Carta a um Deus
Chega-me aos olhos o teu verbo.
A tua velha cartilha.
Apresenta-se como sempre: um acaso que não era ao acaso.
Parece arbitrário mas é sempre um propósito do destino.
E o fato é de fato uma constatação: sempre estarás!
Assim sendo, não sei o que fazer com minhas pernas. Torneá-las pelo prazer estético ou amputá-las pela inutilidade?
Com quem falavas?
Deus está ali do outro lado, nos templos, nas esquinas, nos açougues - agonizante e exposto - sobre o balcão.
A droga que te libera é saber-se fora, saber-se passageiro e atemporal. Não importa então o leito. Nem o leite. Alimento ou dejeto? Sentimento ou desejo?
Os dias vão-se e as relações distanciam-se. Há dispersão de sabores.
Novos dias e redescubro-me em cores e acordes.

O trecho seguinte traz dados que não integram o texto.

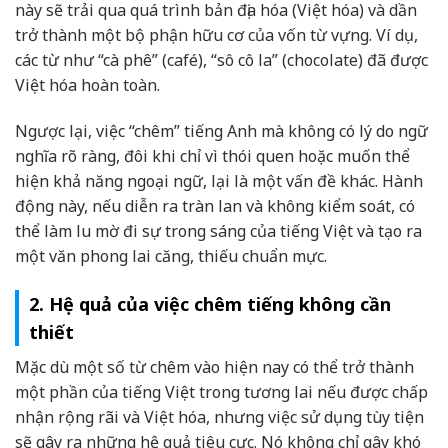
này sẽ trải qua quá trình bản địa hóa (Việt hóa) và dần
trở thành một bộ phận hữu cơ của vốn từ vựng. Ví dụ,
các từ như “cà phê” (café), “sô cô la” (chocolate) đã được
Việt hóa hoàn toàn.
Ngược lại, việc “chêm” tiếng Anh mà không có lý do ngữ
nghĩa rõ ràng, đôi khi chỉ vì thói quen hoặc muốn thể
hiện khả năng ngoại ngữ, lại là một vấn đề khác. Hành
động này, nếu diễn ra tràn lan và không kiểm soát, có
thể làm lu mờ đi sự trong sáng của tiếng Việt và tạo ra
một văn phong lai căng, thiếu chuẩn mực.
2. Hệ quả của việc chêm tiếng không cần
thiết
Mặc dù một số từ chêm vào hiện nay có thể trở thành
một phần của tiếng Việt trong tương lai nếu được chấp
nhận rộng rãi và Việt hóa, nhưng việc sử dụng tùy tiện
sẽ gây ra những hệ quả tiêu cực. Nó không chỉ gây khó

Em texturas.
Redescubro-me forte, na intenção de dias mais leves.
Resdescubro-me frágil, na frigideira das más palavras, empanada e frita, minha angústia em bolhas, minhas sardas.
O pranto descontrolado no banheiro alivia-me a alma como se fosse uma punheta espiritual. Ainda assim, a duvida é um fio de cabelo sinuoso e insinuado no azulejo rosa.

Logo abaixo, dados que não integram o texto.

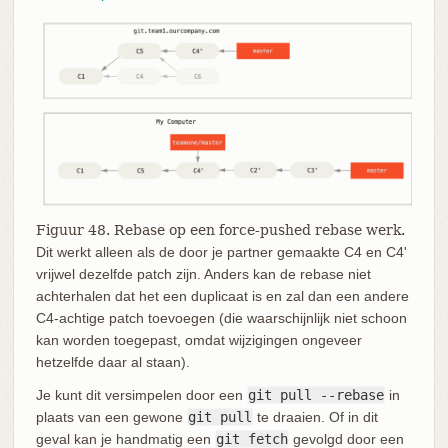
Figuur 48. Rebase op een force-pushed rebase werk.
Dit werkt alleen als de door je partner gemaakte C4 en C4'
vrijwel dezelfde patch zijn. Anders kan de rebase niet
achterhalen dat het een duplicaat is en zal dan een andere
C4-achtige patch toevoegen (die waarschijnlijk niet schoon
kan worden toegepast, omdat wijzigingen ongeveer
hetzelfde daar al staan).
Je kunt dit versimpelen door een
git pull --rebase
in
plaats van een gewone
git pull
te draaien. Of in dit
geval kan je handmatig een
git fetch
gevolgd door een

Se és de fato Deus, soluciona-se o mistério e resta-me apenas prosseguir. Uma cruz menos pesada, uma certeza a mais, seriam duas. E nós? Seríamos um.
Mas é tão divino quanto insano. E a dor não cessa.
Nunca cessa.
Quando de fato terei paz? Só há paz na inexistência.
Na tua ausência.
E ainda assim, tu estarás, como sempre, na eterna busca.
Acreditava tê-lo encontrado, mas... escapa-me entre os dedos como areia.
Tu quem és, meu anjo negro - perdição ou glória?